How it works: The rubric is a 2D grid where criteria are listed in the left hand column and levels of performance in the upmost row. The individual squares in the grid contain descriptors for the level of performance for each criterion. The rubric may or may not contain a mechanism to attach points or grades to different levels of performance.

Benefits: Rubrics help students understand intended learning outcomes and criteria for success. They guide teacher observations and allow more detailed and objective feedback. If designed for repeated use, over time on several tasks (general rubrics), rubrics help coordinate instruction and assessment.

Challenges: Large numbers of criteria and lengthy descriptors for each level of performance may have negative consequences, particularly with younger students. At the other end of the spectrum, the danger lurking is oversimplifying highly complex behaviours to a very tight set of criteria. It is not easy to write good descriptors for each level and each criterion. More often than not, the theoretical basis on which progression across levels of the rubric has been established is often unclear. Rater bias remains problematic particularly when the levels of performance are vague.

◆ Actions to take:
- a) Answer these questions about the passage on rubrics:
(i) In which part of the grid are the criteria listed?
(ii) What name does the passage give to rubrics designed for repeated use over time on several tasks?
(iii) When does rater bias remain particularly problematic?
- b) Can you carry the passage on rubrics forward from its final sentence?

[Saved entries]
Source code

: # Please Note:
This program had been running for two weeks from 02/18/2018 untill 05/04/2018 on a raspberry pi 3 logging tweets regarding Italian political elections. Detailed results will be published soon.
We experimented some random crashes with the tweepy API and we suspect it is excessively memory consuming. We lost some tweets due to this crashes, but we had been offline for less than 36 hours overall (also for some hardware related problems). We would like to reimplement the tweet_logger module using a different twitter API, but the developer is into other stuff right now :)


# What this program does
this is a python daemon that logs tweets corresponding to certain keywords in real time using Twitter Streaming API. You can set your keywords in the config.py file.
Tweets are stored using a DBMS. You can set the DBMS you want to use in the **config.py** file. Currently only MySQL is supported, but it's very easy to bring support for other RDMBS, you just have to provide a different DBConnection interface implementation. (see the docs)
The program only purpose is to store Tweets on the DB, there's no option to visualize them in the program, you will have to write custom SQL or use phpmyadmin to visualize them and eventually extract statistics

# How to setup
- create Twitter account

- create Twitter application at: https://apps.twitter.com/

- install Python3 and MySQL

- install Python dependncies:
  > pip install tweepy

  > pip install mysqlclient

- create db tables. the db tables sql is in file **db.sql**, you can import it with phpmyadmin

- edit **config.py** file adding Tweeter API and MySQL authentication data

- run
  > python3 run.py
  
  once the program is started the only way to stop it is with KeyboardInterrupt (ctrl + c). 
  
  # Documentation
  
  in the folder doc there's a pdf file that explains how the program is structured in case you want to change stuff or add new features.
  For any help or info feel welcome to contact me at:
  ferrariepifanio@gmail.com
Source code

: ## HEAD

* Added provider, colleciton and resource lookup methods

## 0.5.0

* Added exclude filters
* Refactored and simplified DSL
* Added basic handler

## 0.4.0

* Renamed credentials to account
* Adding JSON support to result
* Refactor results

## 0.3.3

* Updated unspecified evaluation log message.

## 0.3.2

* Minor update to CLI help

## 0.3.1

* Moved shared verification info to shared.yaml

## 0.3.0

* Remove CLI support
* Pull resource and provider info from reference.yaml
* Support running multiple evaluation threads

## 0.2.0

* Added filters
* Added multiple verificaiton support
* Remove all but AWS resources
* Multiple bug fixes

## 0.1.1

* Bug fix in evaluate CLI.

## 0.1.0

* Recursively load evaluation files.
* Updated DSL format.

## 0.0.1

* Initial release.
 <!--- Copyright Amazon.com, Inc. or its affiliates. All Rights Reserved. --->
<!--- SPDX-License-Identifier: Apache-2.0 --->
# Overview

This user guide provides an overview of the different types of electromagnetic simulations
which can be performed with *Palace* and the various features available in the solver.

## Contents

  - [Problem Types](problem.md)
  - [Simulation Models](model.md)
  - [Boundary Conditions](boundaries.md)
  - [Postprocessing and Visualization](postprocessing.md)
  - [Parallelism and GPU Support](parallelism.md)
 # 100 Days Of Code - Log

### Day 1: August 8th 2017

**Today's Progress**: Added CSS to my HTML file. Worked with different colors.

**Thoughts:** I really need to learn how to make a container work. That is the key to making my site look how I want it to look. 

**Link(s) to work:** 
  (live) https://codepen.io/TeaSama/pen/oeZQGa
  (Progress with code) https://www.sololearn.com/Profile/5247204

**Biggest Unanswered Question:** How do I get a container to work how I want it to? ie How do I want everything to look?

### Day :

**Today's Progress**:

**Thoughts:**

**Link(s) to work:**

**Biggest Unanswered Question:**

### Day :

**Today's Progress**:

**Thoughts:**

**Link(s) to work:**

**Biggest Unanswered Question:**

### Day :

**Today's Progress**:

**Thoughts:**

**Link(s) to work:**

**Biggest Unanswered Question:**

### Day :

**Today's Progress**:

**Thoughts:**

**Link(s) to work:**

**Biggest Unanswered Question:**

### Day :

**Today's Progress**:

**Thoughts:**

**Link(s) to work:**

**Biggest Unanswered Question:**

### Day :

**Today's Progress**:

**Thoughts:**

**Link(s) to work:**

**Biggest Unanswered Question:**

◆ Results of the tasks:
- a)
(i) In the left hand column.
(ii) General rubrics.
(iii) When the levels of performance are vague.

- b)
Relevance for entrepreneurial teaching: Teachers often rely on rubrics to assess entrepreneurial performances. The extent to which a rubric helps teachers in capturing the willingness, readiness and ability to put into practice entrepreneurial skills is largely dependent on finding the right mix of observable criteria and being clear on the levels of expected performance. Engaging students in the design of the rubric may be a good idea to fine tune the tool but it will never be perfect. While tempting, equipping ourselves with a rubric for each entrepreneurial skill may result in an unbearable assessment workload. Strategies to prevent “death by rubric” entail coordination with other teachers as well as introducing self-assessment and peer-assessment methods. Last but not least, rubrics should not be considered the “end-of-it-all” of entrepreneurial assessment. Rubrics could conceivably play a constructive role in designing assessment tasks that capture the sheer complexity of behaviours elicited but only if combined with other sources of information.

Applied assessment methods: Formative Assessment, Authentic Assessment, Performance Assessment, Self-assessment, Peer-Assessment

Examples from practice: Plenty of ready-made rubrics, templates and rubric generators (e.g. Rubistar) are freely available online.